En soulignant plus loin, «Le pouvoir d’achat reste un argument du poids et la plupart des résidents soulignent que le concurrent portugais ne peut rivaliser, ni pour les prix ni pour la fiscalité». Ainsi, la fiscalité est un élément déterminant dans le choix de localisation des modestes retraités français : Le choix du Maroc, est essentiellement motivé, dicté, par des considérations fiscales.

Citant un de ses interviewés, M. Litsler écrivit : «Ici, j’augmente mon train de vie de 60 %, s’exclame William Pailles un inspecteur du fisc, je préfère être un faux riche dans ce pays qu’un nouveau pauvre en France.»

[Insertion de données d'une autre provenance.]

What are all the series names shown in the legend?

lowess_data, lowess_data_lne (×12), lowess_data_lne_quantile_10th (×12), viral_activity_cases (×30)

Aujourd’hui, au Maroc les Français dépassent à peine les 51.000 résidents. Comme en Tunisie, leur présence est appelée à s’amplifier. Le gain de pouvoir d’achat de 60% est un argument plus que séduisant, il est déterminant. La localisation des retraités pauvres dans la rive sud permettra aux autorités françaises de maintenir un taux de remplacement bas et de réaliser ainsi des économies sur les pensions de retraites et les dépenses de santé. De telles économies permettraient de réduire la dette publique. La dépréciation des monnaies de la rive sud de la méditerranée verse donc directement dans les intérêts des pays européens.

Ce qu’il faut retenir :
Nous avons cherché à mettre en exergue la dimension démographique comme élément important dans la fermeté européenne, surtout française, à imposer ce projet aux pays du sud, et ceci malgré sa flagrante incohérence.